-- Opening Marker --
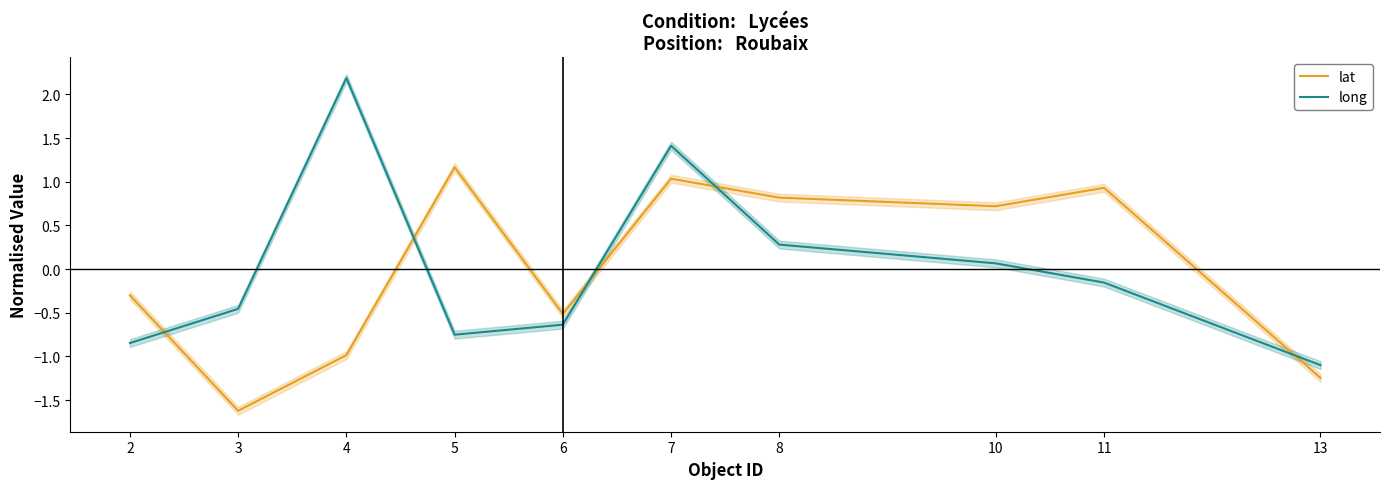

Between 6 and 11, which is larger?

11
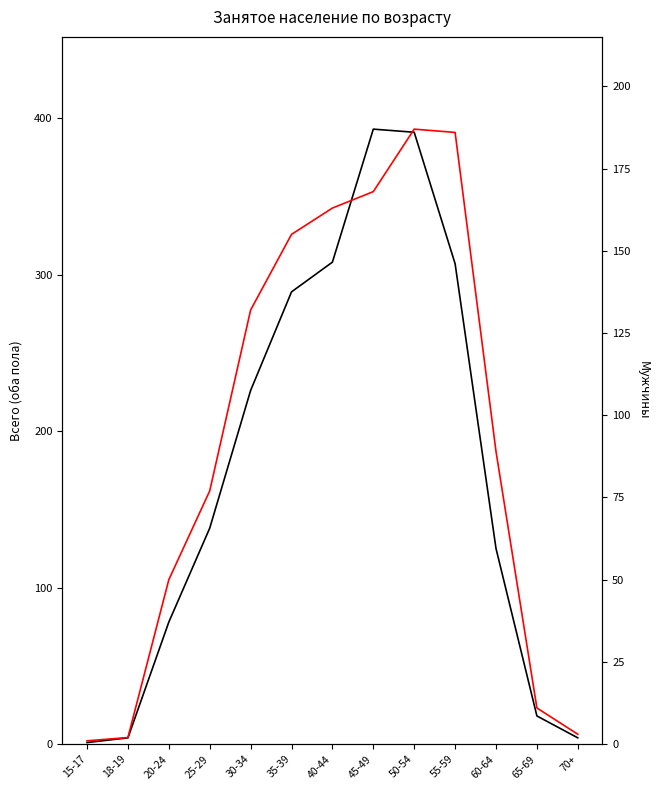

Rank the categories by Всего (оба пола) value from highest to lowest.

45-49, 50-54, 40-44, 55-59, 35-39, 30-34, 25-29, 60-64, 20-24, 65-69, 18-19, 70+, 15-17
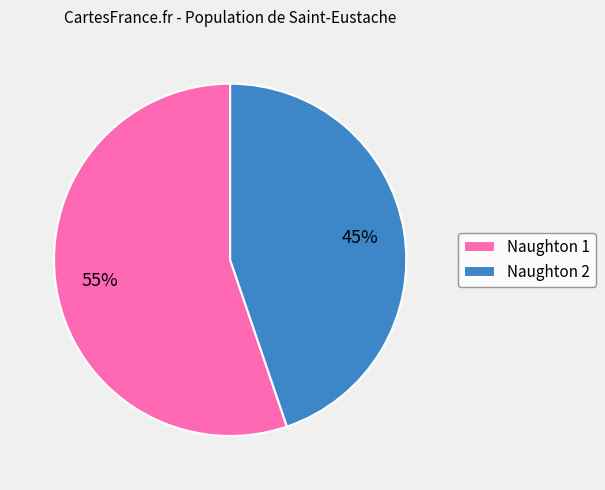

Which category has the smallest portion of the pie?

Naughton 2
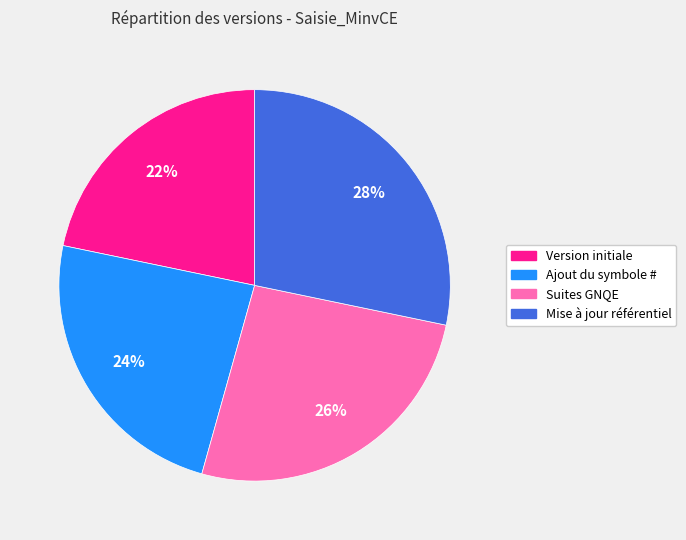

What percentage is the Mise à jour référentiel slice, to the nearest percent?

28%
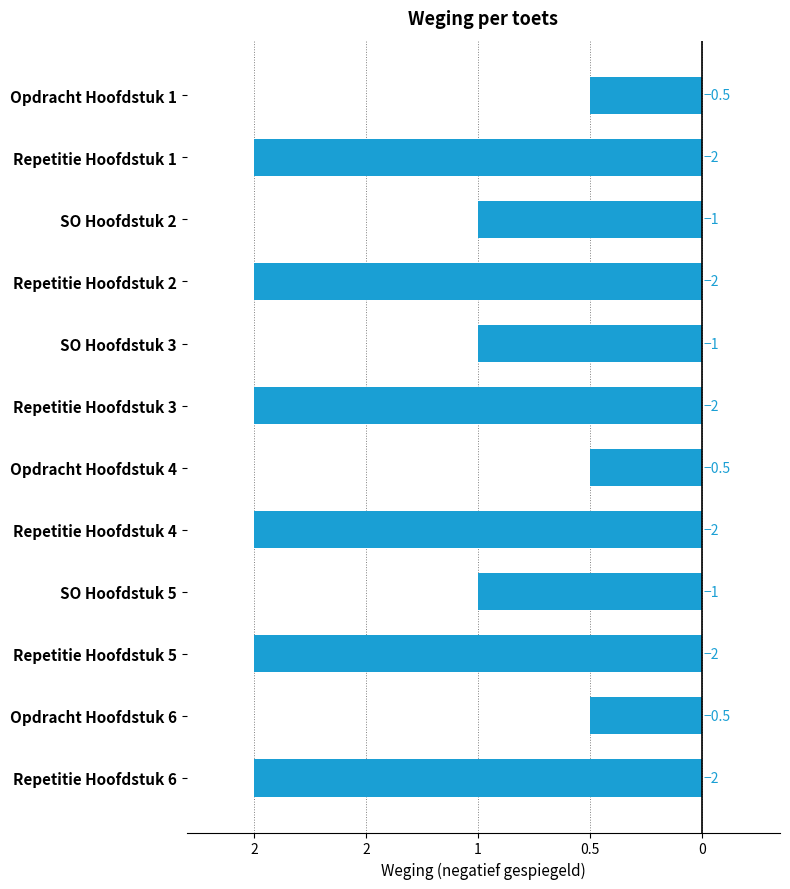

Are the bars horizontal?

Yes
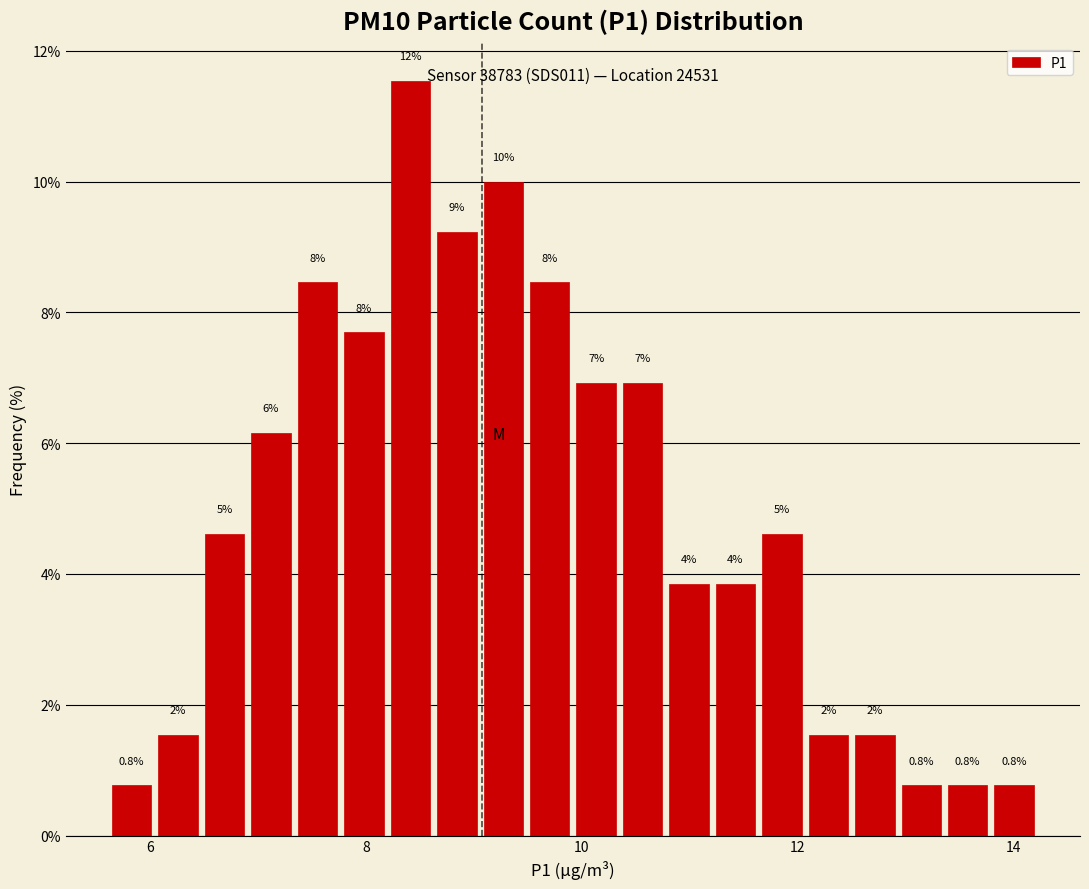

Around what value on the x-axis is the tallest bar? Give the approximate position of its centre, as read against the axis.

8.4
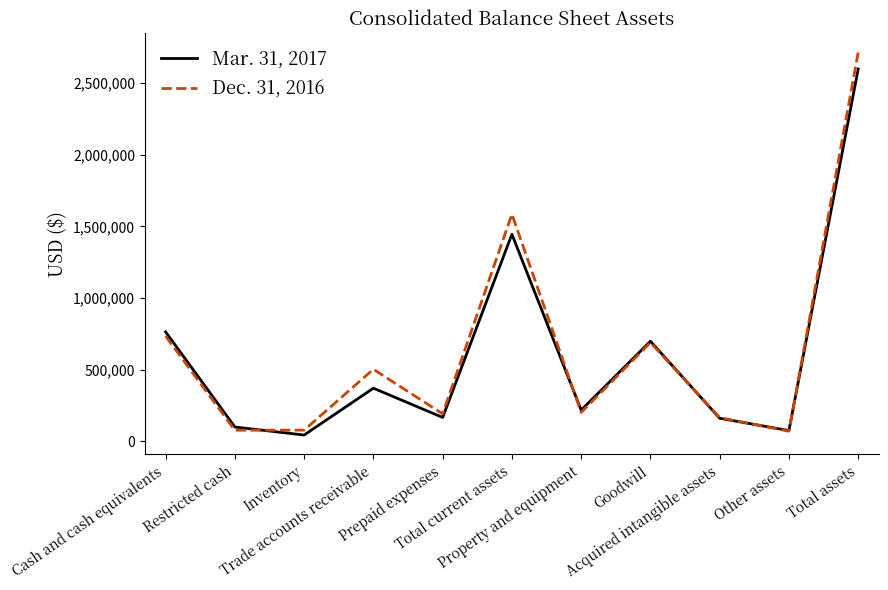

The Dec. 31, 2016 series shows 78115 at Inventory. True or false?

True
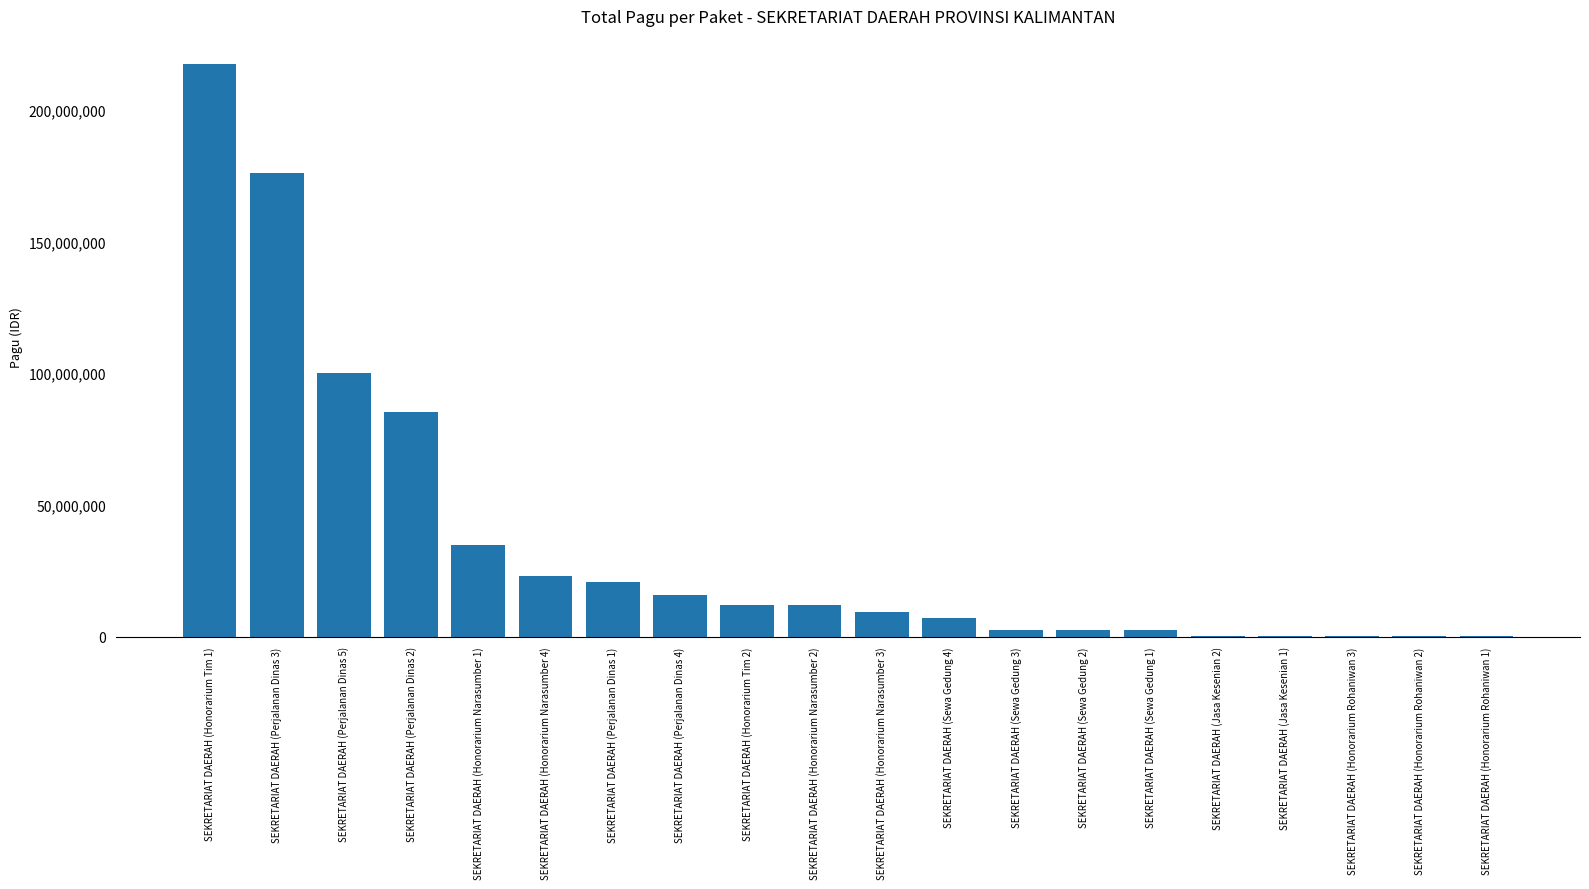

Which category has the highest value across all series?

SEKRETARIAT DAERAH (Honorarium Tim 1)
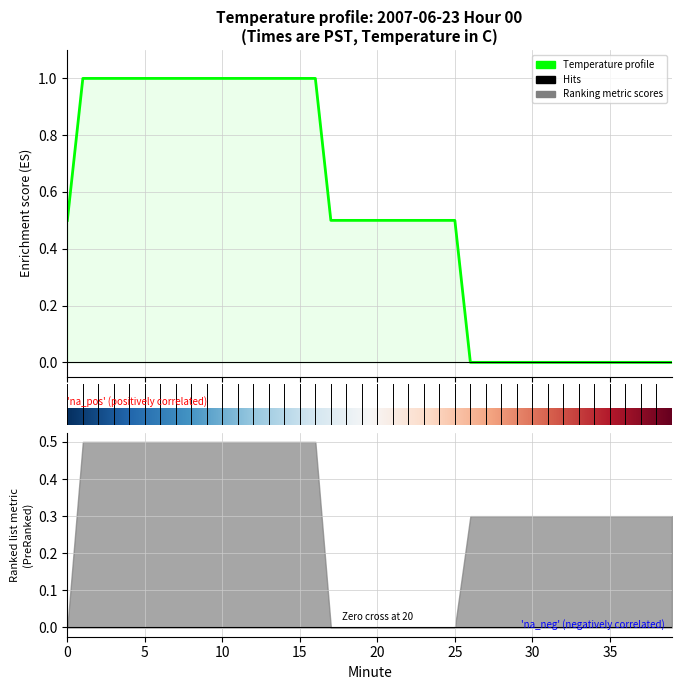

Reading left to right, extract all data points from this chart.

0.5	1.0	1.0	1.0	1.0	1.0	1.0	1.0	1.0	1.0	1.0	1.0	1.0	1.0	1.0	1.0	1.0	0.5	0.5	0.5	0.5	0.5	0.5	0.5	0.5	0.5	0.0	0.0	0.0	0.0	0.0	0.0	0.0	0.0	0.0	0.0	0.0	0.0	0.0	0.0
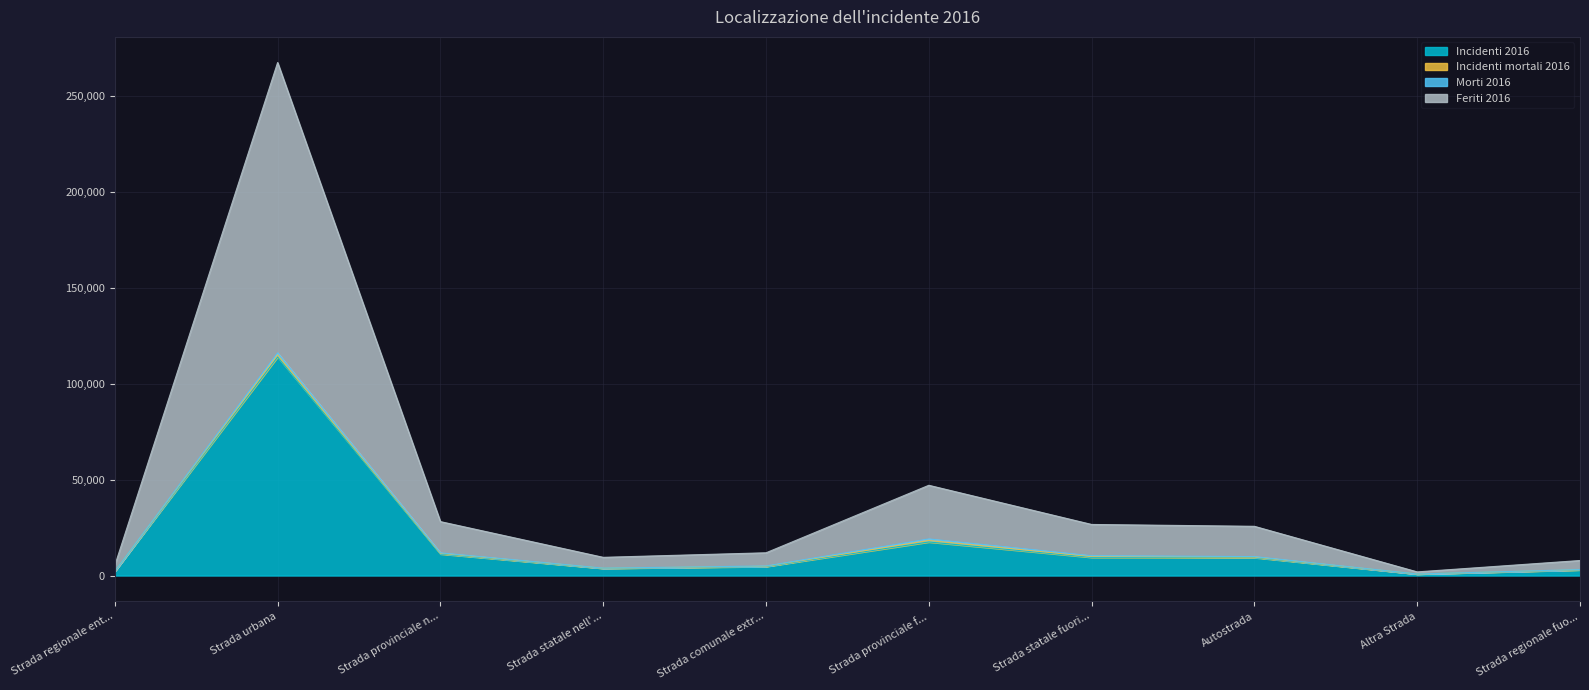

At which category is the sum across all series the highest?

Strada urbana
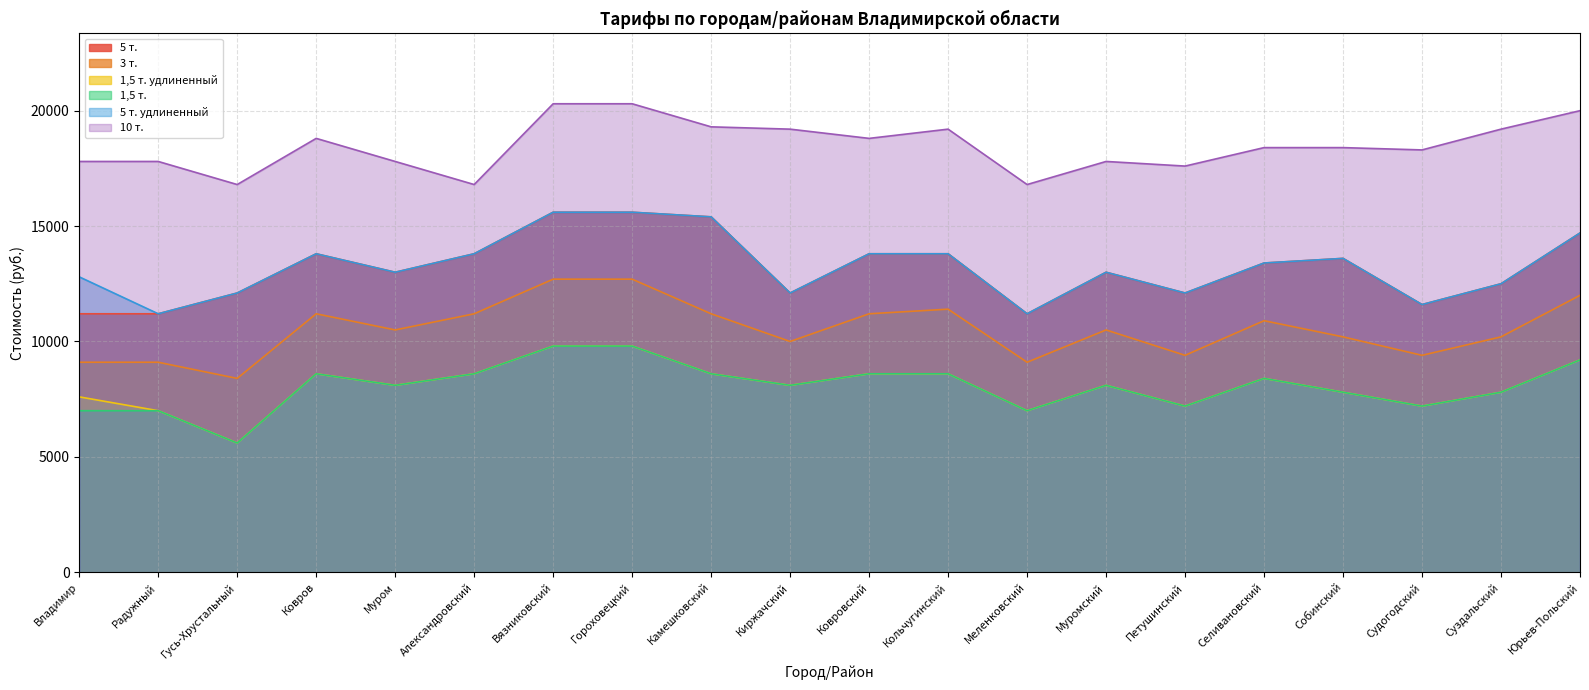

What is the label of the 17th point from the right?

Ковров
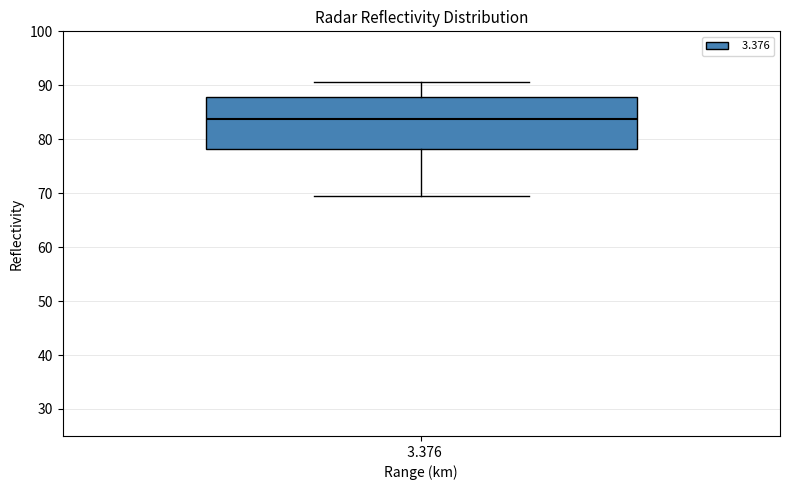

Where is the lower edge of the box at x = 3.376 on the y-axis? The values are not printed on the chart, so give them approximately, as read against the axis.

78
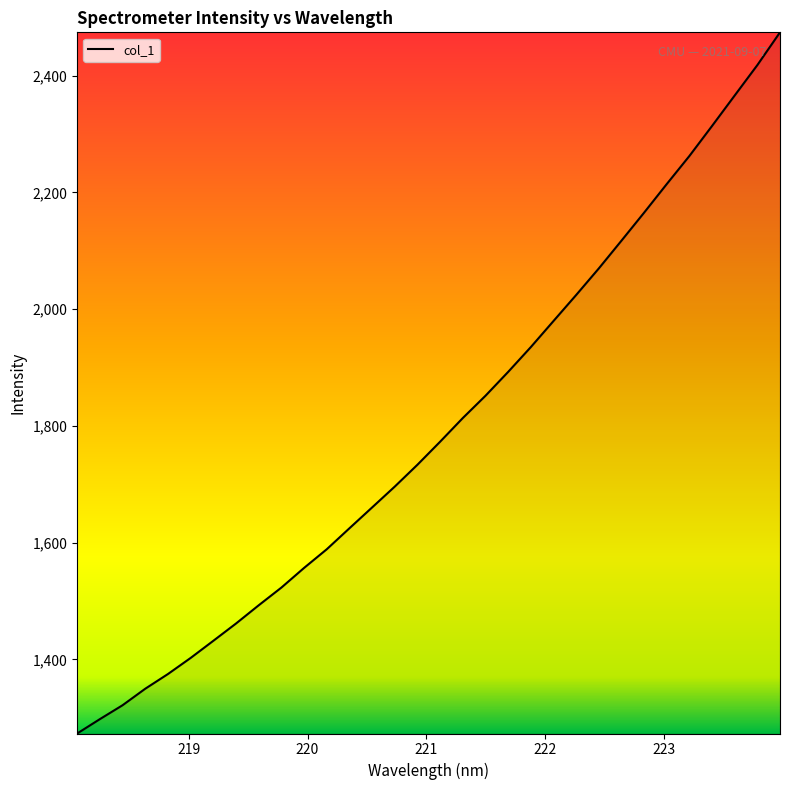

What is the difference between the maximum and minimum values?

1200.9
-- Closing Marker --
> _Problem to solve_
Reproduce the records above line for line, word for word, but leave out the pictures.

> _Task answer_
Between 6 and 11, which is larger?

11

Rank the categories by Всего (оба пола) value from highest to lowest.

45-49, 50-54, 40-44, 55-59, 35-39, 30-34, 25-29, 60-64, 20-24, 65-69, 18-19, 70+, 15-17

Which category has the smallest portion of the pie?

Naughton 2

What percentage is the Mise à jour référentiel slice, to the nearest percent?

28%

Are the bars horizontal?

Yes

Around what value on the x-axis is the tallest bar? Give the approximate position of its centre, as read against the axis.

8.4

The Dec. 31, 2016 series shows 78115 at Inventory. True or false?

True

Which category has the highest value across all series?

SEKRETARIAT DAERAH (Honorarium Tim 1)

Reading left to right, extract all data points from this chart.

0.5	1.0	1.0	1.0	1.0	1.0	1.0	1.0	1.0	1.0	1.0	1.0	1.0	1.0	1.0	1.0	1.0	0.5	0.5	0.5	0.5	0.5	0.5	0.5	0.5	0.5	0.0	0.0	0.0	0.0	0.0	0.0	0.0	0.0	0.0	0.0	0.0	0.0	0.0	0.0

At which category is the sum across all series the highest?

Strada urbana

What is the label of the 17th point from the right?

Ковров

Where is the lower edge of the box at x = 3.376 on the y-axis? The values are not printed on the chart, so give them approximately, as read against the axis.

78

What is the difference between the maximum and minimum values?

1200.9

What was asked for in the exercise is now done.